La politique c’est du sérieux, des idées, un idéal qui respecte la dignité des gens si on se clame de gauche. Si pa kapav pran sarz, inn ler pou pran retret. Le manque de dignité de certains élus et  ministres, entre autres, est flagrant.

L’Ombudsperson for Children parle de retirer les enfants des camps de « squatters » mais la Child Development Unit (CDU) est déjà une structure surbookée. On traumatisera des enfants qui n’ont rien demandé alors que l’on veut éviter des « children beyond control ». Pire, on oublie qu’en premier lieu c’est le fait même d’avoir déplacé des gens en pleine pandémie qui a provoqué cette situation. A-t-on perdu la raison pour ne pas s’en prendre à qui de droit ? Est-ce qu’on s’en fout au gouvernement parce qu’il s’agit de femmes majoritairement ? La CDU et des structures semblables n’ont-elles pas des préjugés vis-à-vis des gens démunis ? On parle constamment de venir en aide, d’assister mais pas de se révolter… La dignité humaine n’a pas de prix, ces mères ayant bravé la loi pour donner un toit à leurs enfants méritent notre admiration et on devrait poser les bonnes questions. Pourquoi n’a-t-on pas de logements dignes de ce nom en 2020 pour des gens qui en cherchent ? Est-ce normal de loger des personnes dans des longères alors que celles-ci ont déjà prouvé leur faillibilité comme à Baie du Tombeau ?

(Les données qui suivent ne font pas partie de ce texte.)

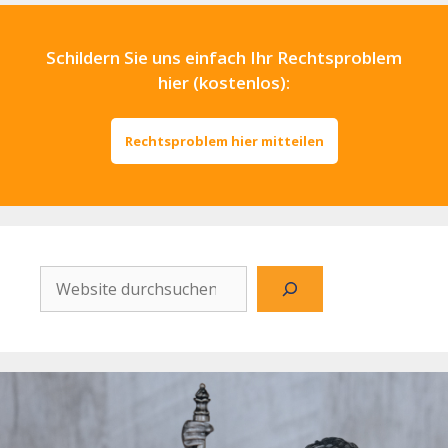
Schildern Sie uns einfach Ihr Rechtsproblem
hier (kostenlos):
Rechtsproblem hier mitteilen
Website
durchsuchen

Il y a quelques semaines, un groupe de femmes en Afrique du Sud (#weseeyou) a enclenché la machinerie pour occuper une villa de luxe à Camps Bay pour rappeler les inégalités flagrantes quant au logement. Cette initiative n’a pas été prise sur un coup de tête mais bien parce que l’État est sourd et muet, qu’il profite de la précarité, qu’il a poussé ces femmes de la communauté LGBT+ à bout. L’une d’entre elles m’a dit : « À force, tu n’as plus envie de pleurer, de crier, tu regardes l’État et tu vois le patriarcat, cette force qui nous fait du mal en tant qu’humain, et la seule solution possible c’est le combat ». Aluta continua.